* _Problema a resolver_
En el texto sobre la Gran Caverna de Santo Tomás, identifica por su nombre las cuevas que se señalan entre las más famosas.

* _Documento de origen_
+ + + +

Ubicado en la Sierra de Quemado, en medio del Valle de Viñales, un gigantesco laberinto de piedra seduce a visitantes nacionales y foráneos: con más de 46 kilómetros de galerías, la Gran Caverna de Santo Tomás combina historia y leyenda, caos y equilibrio, luz y penumbra, para lograr una armonía casi perfecta.

Considerado como el sistema de cuevas más importante del país y el más grande de Centro y Sudamérica, el sitio debe su nombre al río Santo Tomás, cuyos afluentes erosionaron la roca hasta dar paso a una intrincada red de galerías de ocho niveles, que comunican a más de 50 grutas a través de pasadizos abiertos en las paredes de los mogotes.

Entre las cuevas más famosas destacan “Escarlata”, reconocida por la exótica belleza de sus rojizas formaciones cristalinas; “Increíble”, de cuyo techo penden cientos de puntiagudas estalactitas; y “Mesa”, que ampara un gran mural de enigmáticos petroglifos, dibujado por los primeros habitantes de la zona.

Sobresalen también los llamados “hoyos de montaña”, cuevas cortadas por desplomes de los techos, en cuyo interior crece una vegetación exuberante.

En 1984 se constituyó en Santo Tomás, la Escuela Nacional de Espeleología, que una década más tarde tendría alcance internacional, contribuyendo a la formación de miles de exploradores de Cuba y el mundo.

Los amantes de la naturaleza encontrarán en este sitio, una profusión de fósiles prehistóricos y exclusivas especies de la flora y la fauna cubanas. Asimismo, las huellas del indio y del cimarrón dotan a la caverna de una rica herencia cultural.

Las extraordinarias formaciones de estalactitas, helictitas y estalagmitas, y los extraños accidentes rocosos, se combinan para dar paso a un atractivo paisaje, ideal para los visitantes intrépidos que se dejan llevar por sus instintos, la mejor manera de conocer la Caverna.

+ + + +

* _Listado de datos_
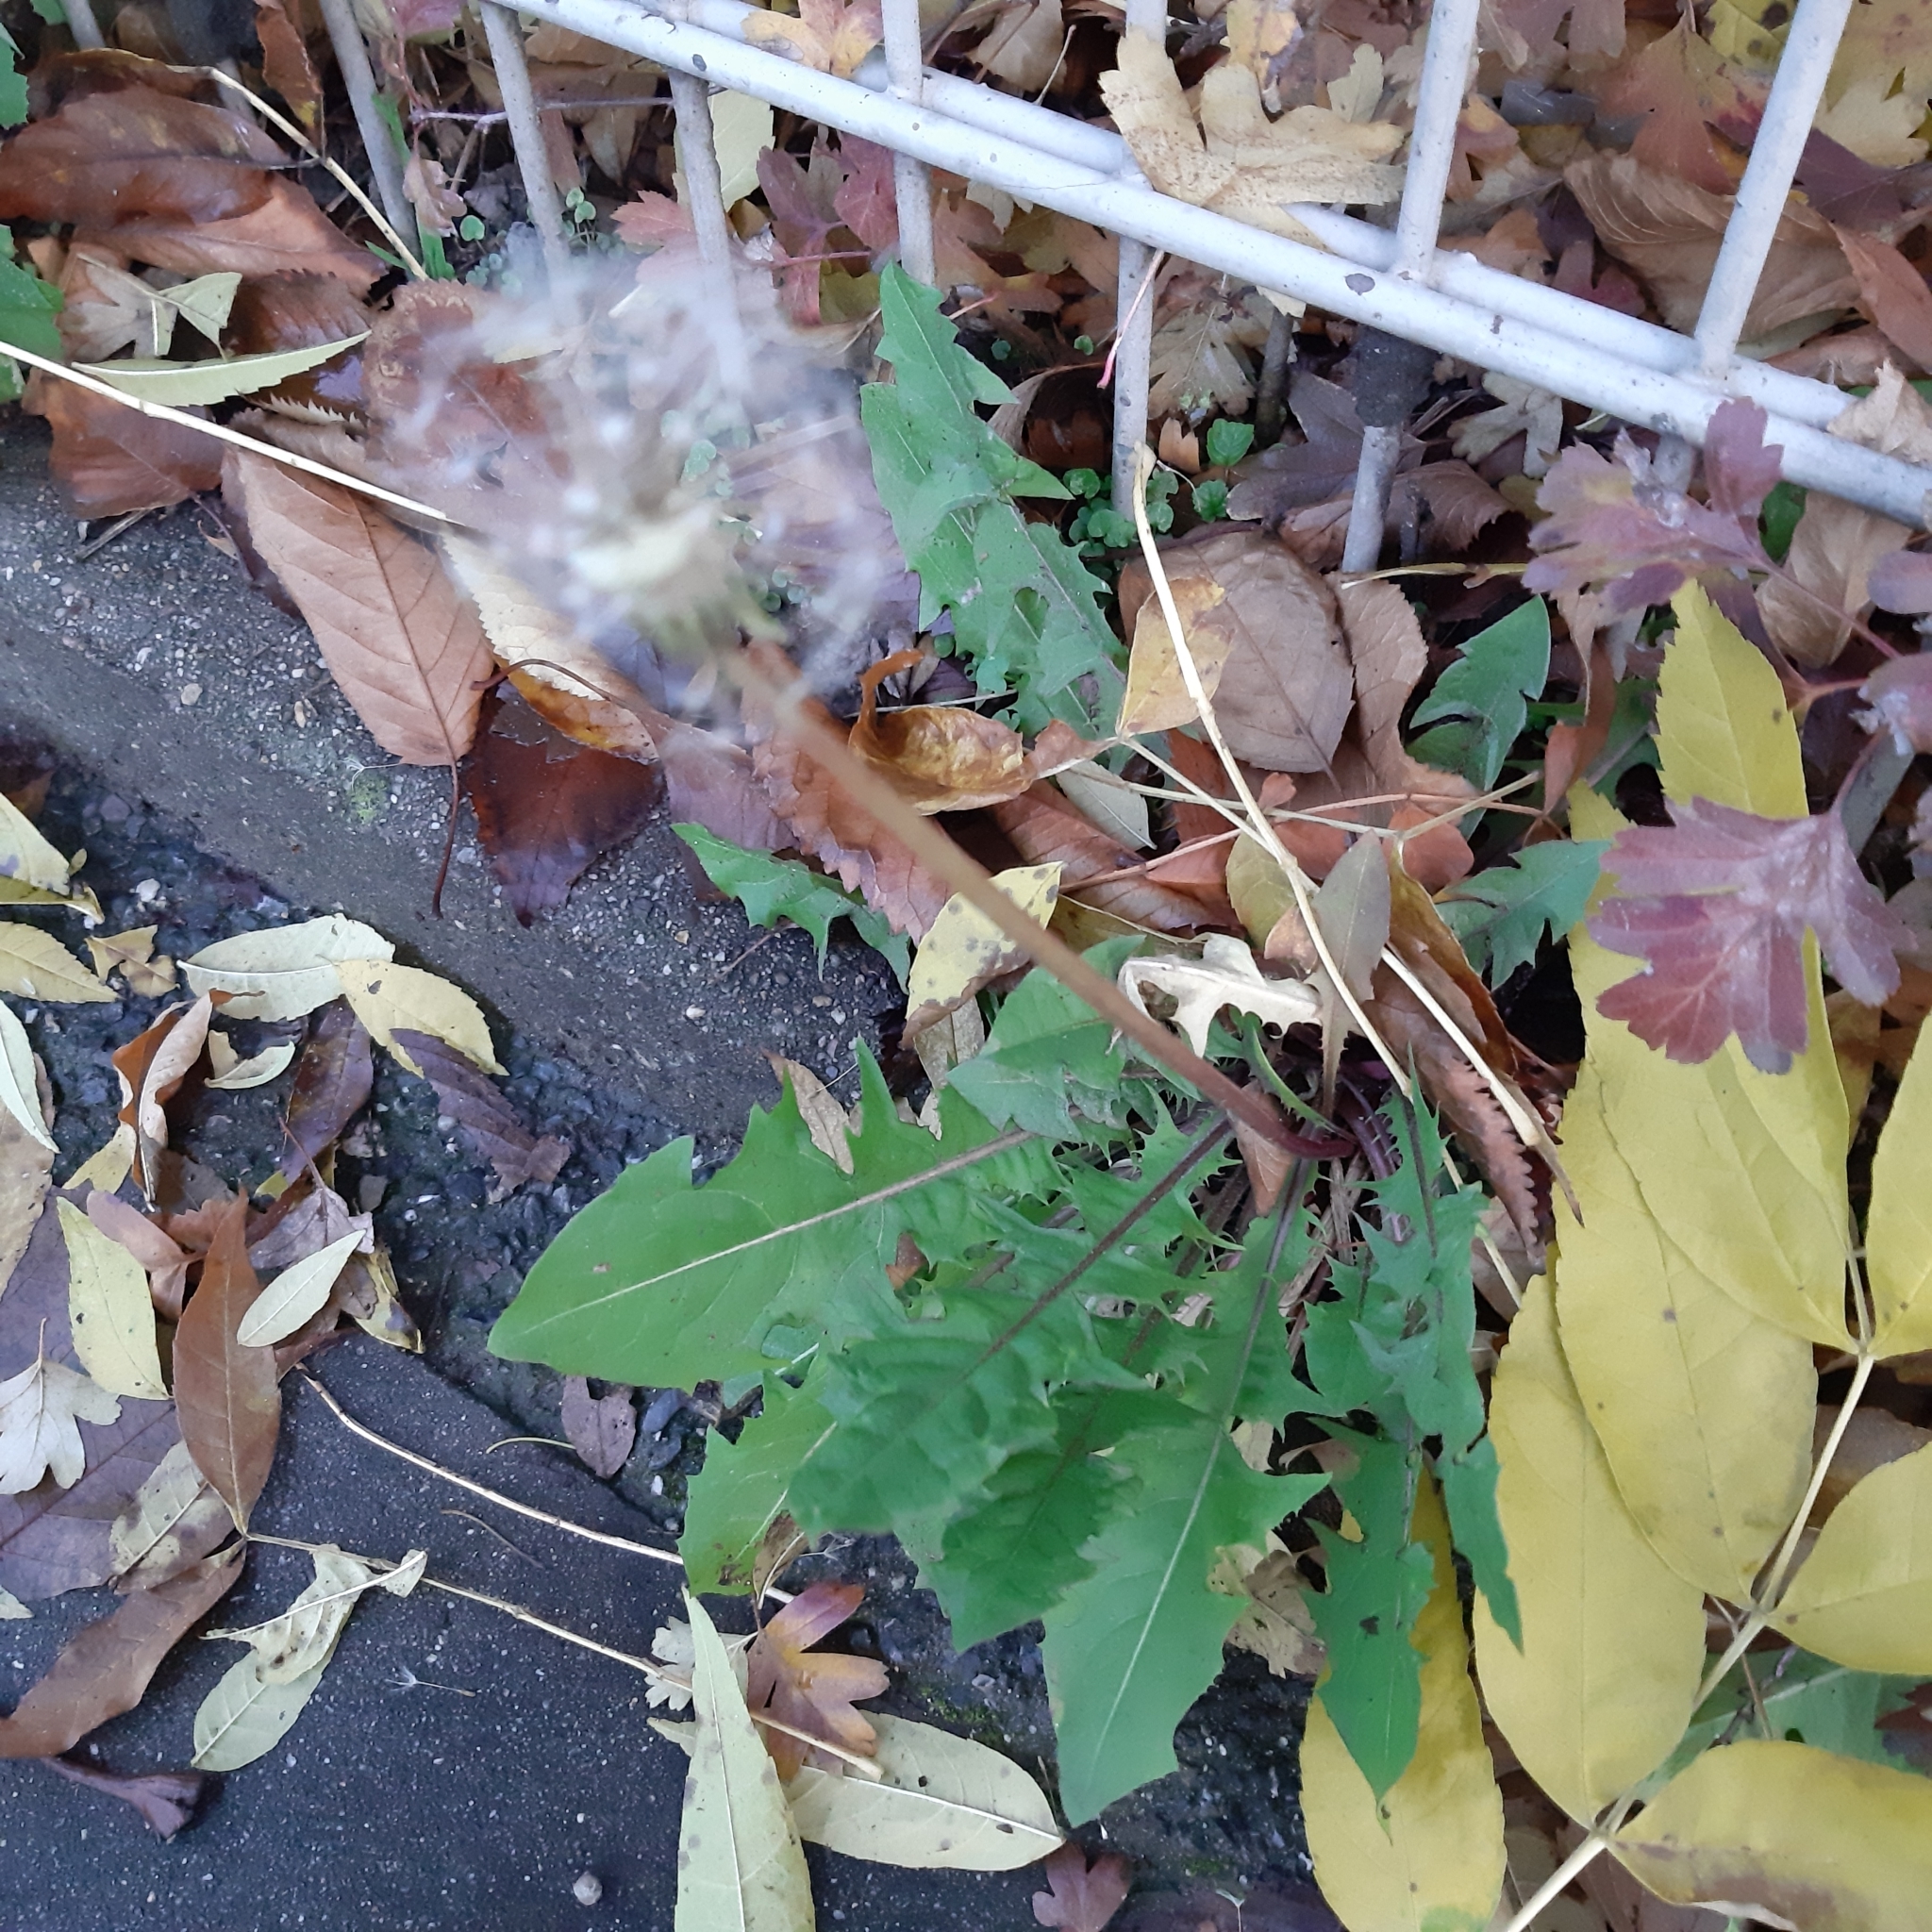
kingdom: Plantae
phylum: Tracheophyta
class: Magnoliopsida
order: Asterales
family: Asteraceae
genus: Taraxacum
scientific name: Taraxacum officinale
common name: Common dandelion
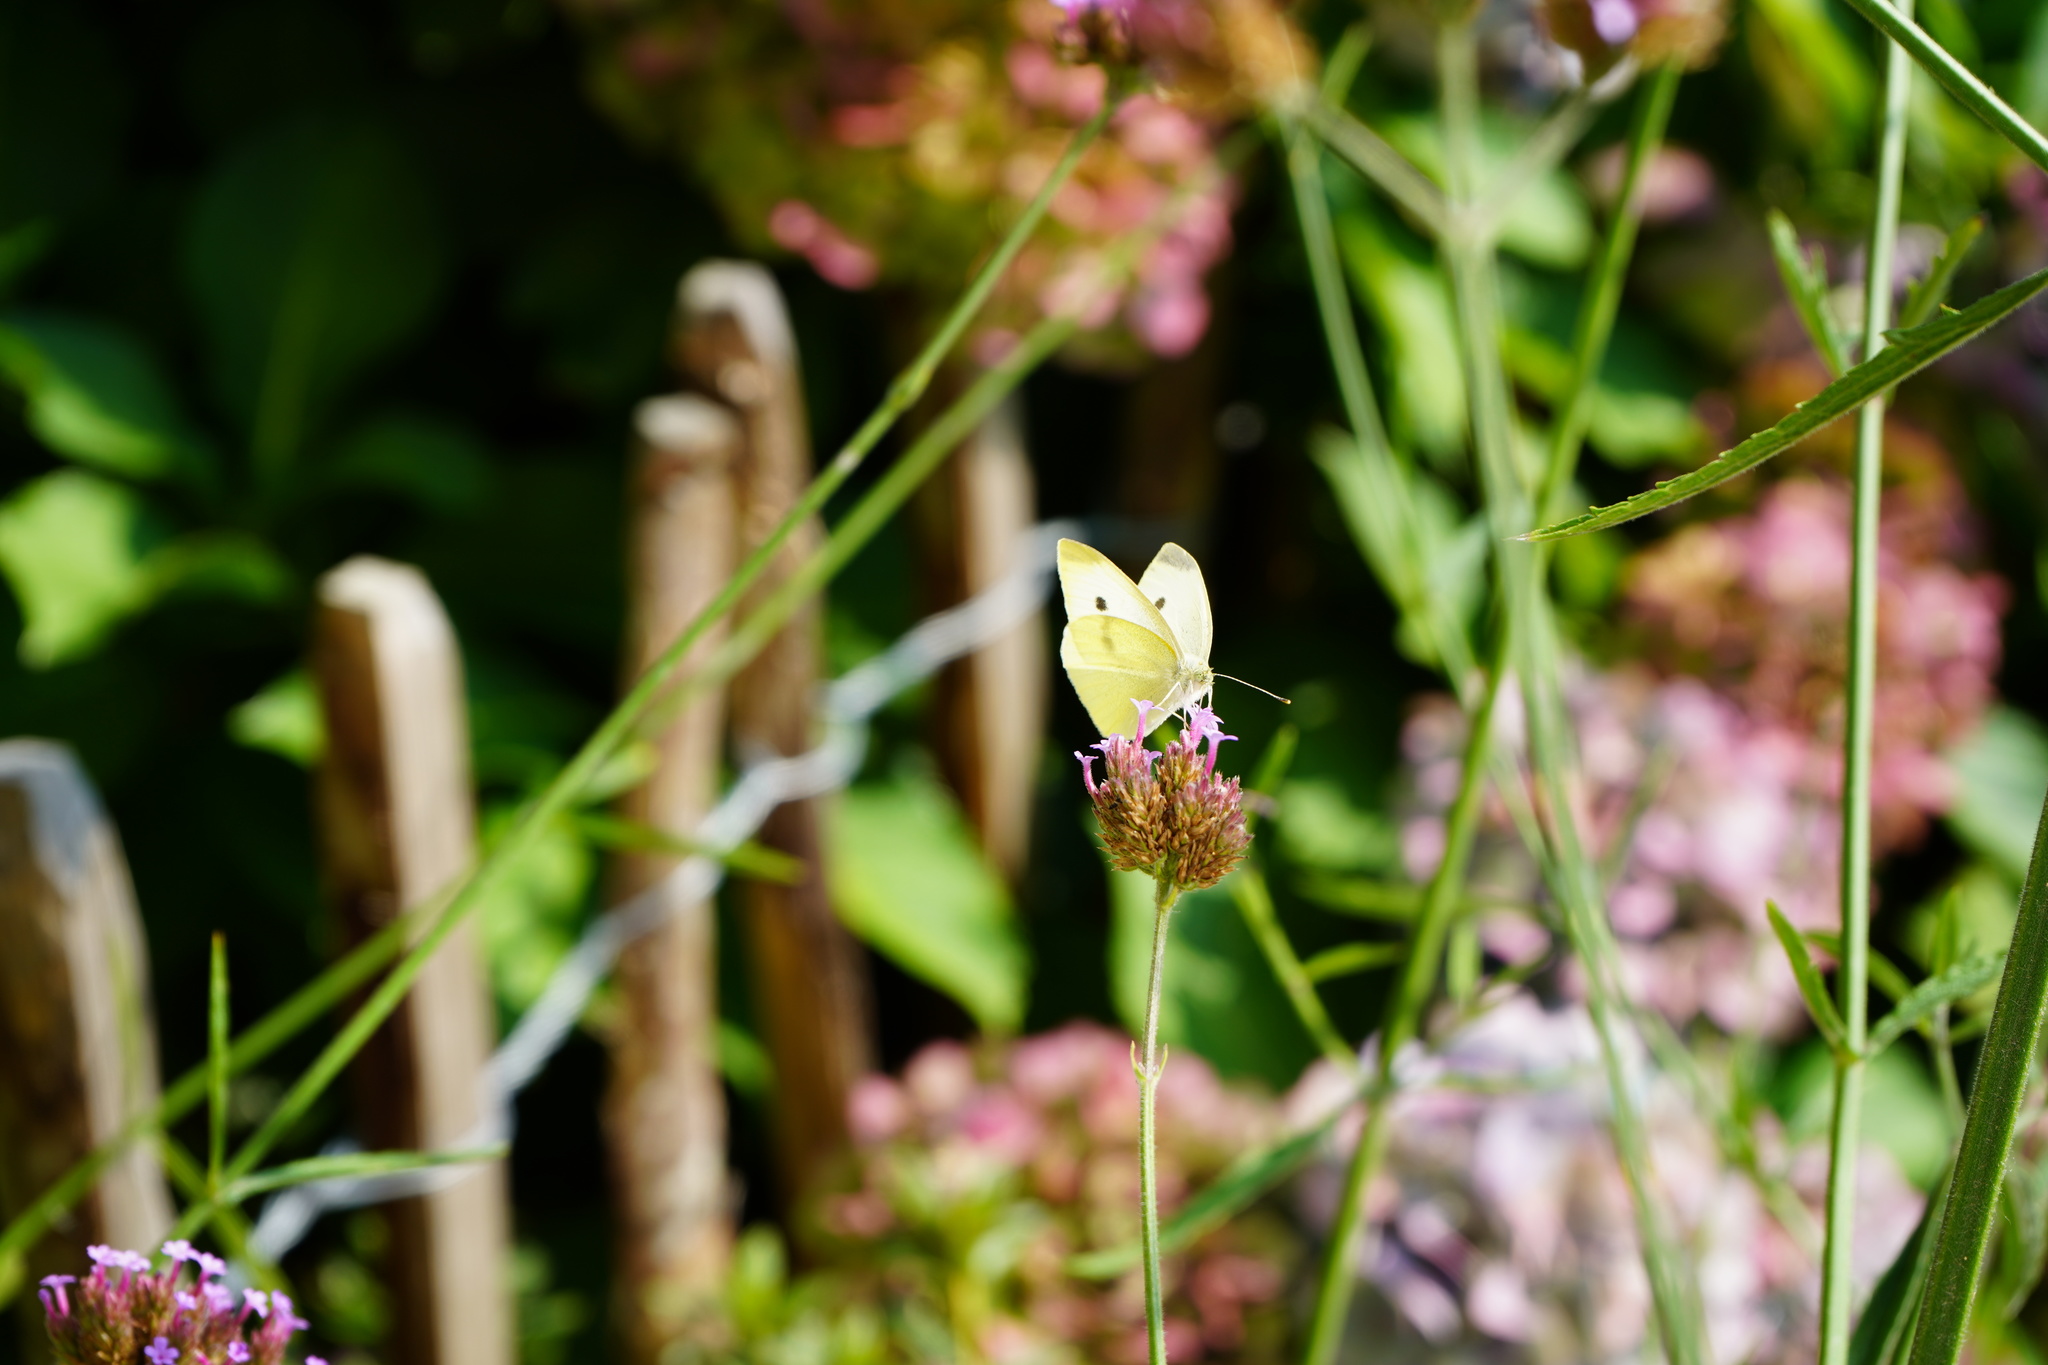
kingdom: Animalia
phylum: Arthropoda
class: Insecta
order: Lepidoptera
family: Pieridae
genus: Pieris
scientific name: Pieris rapae
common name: Small white
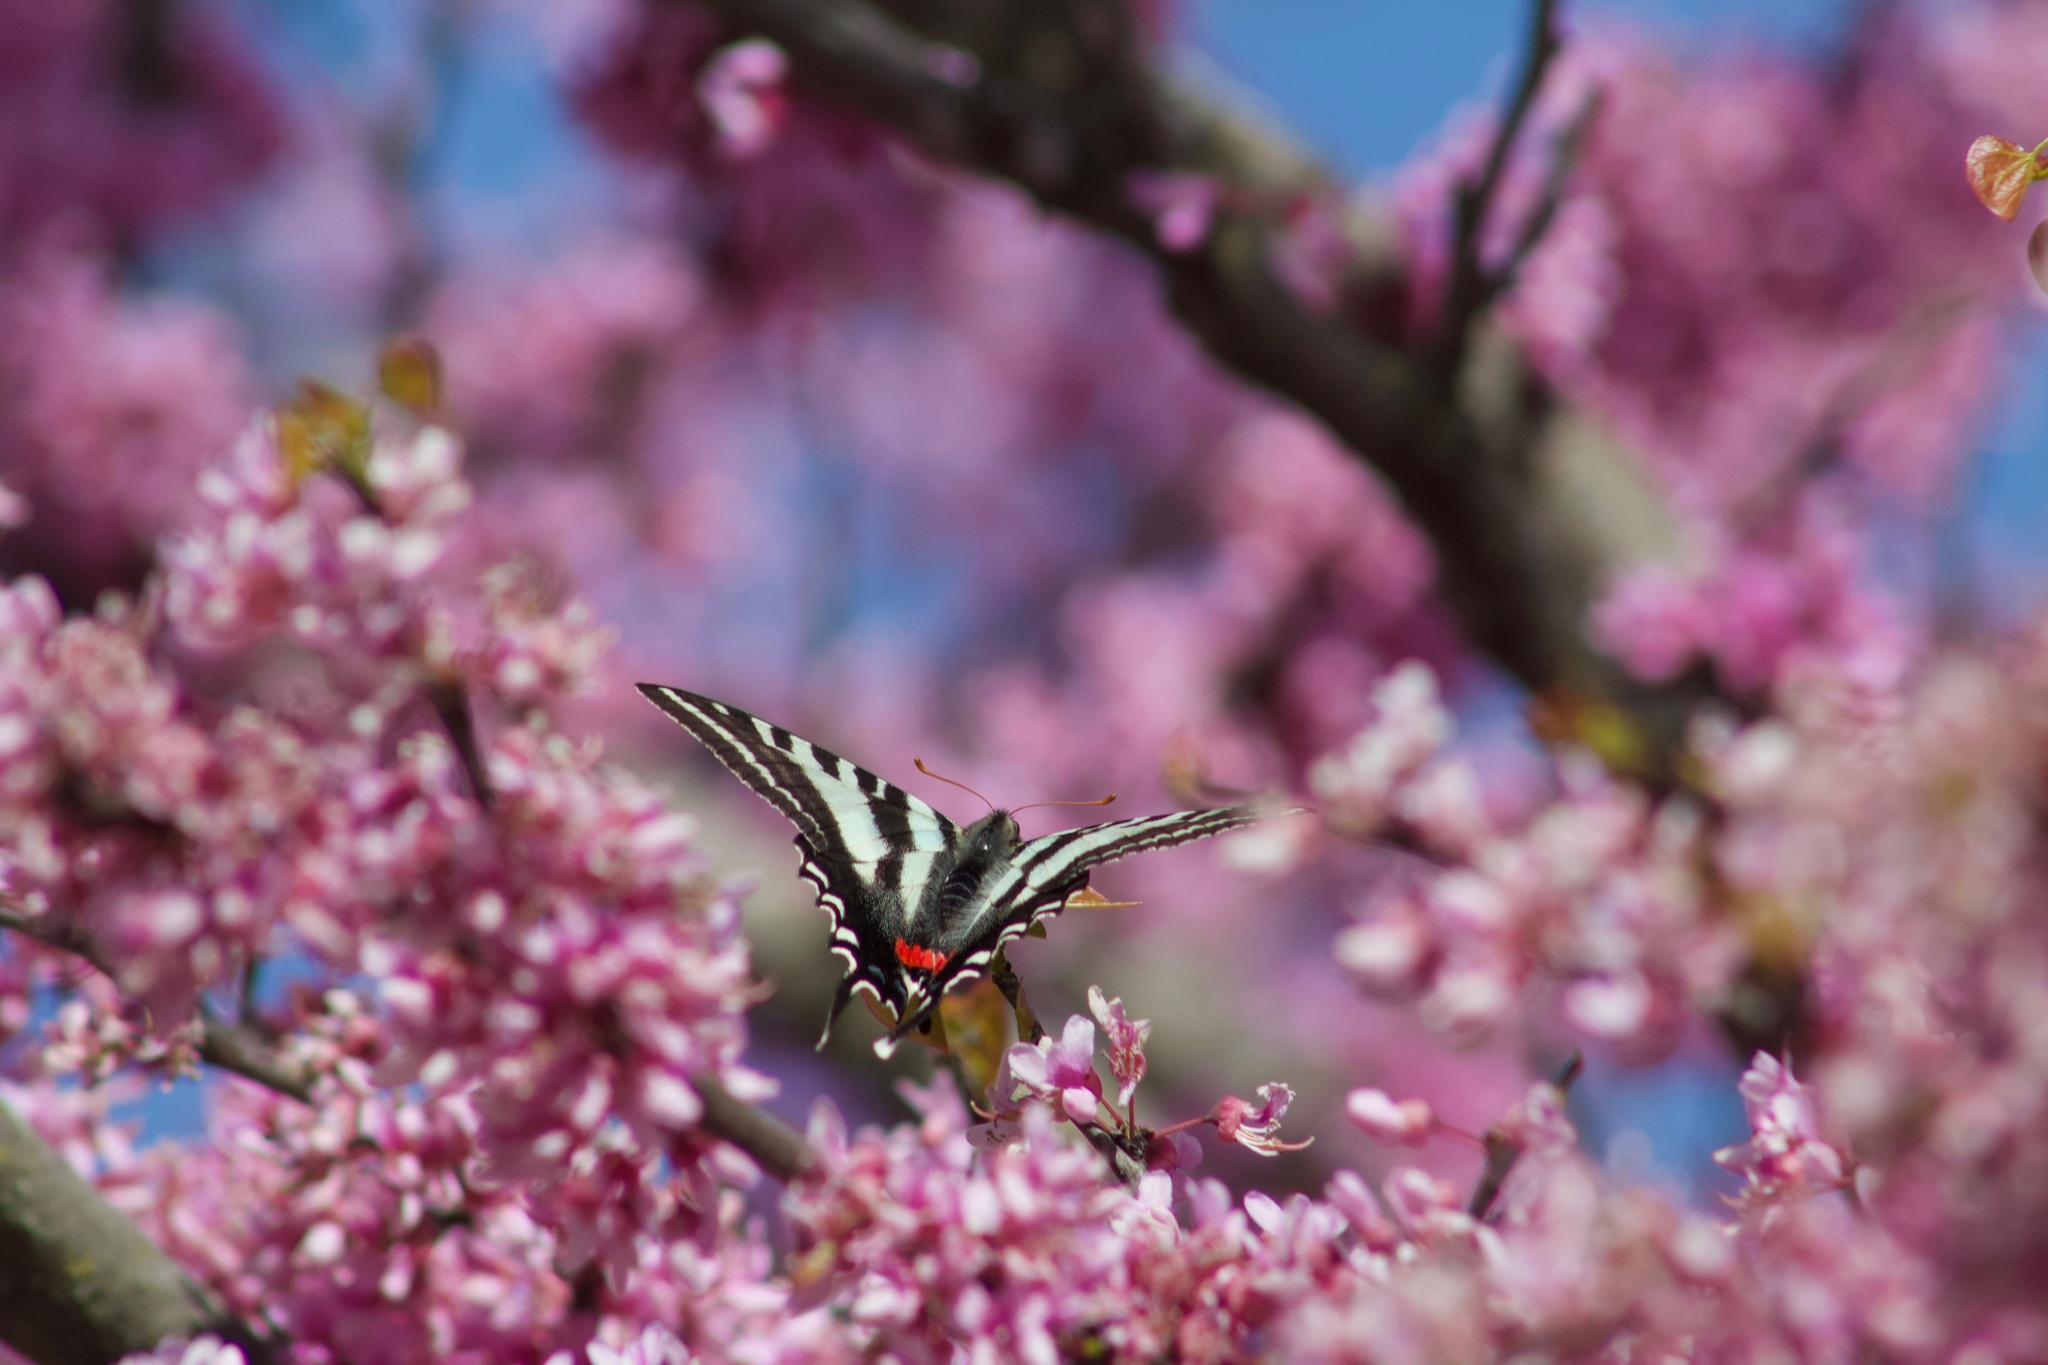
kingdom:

+ + + +

* _Resultado obtenido_
Las cuevas nombradas entre las más famosas son Escarlata, Increíble y Mesa.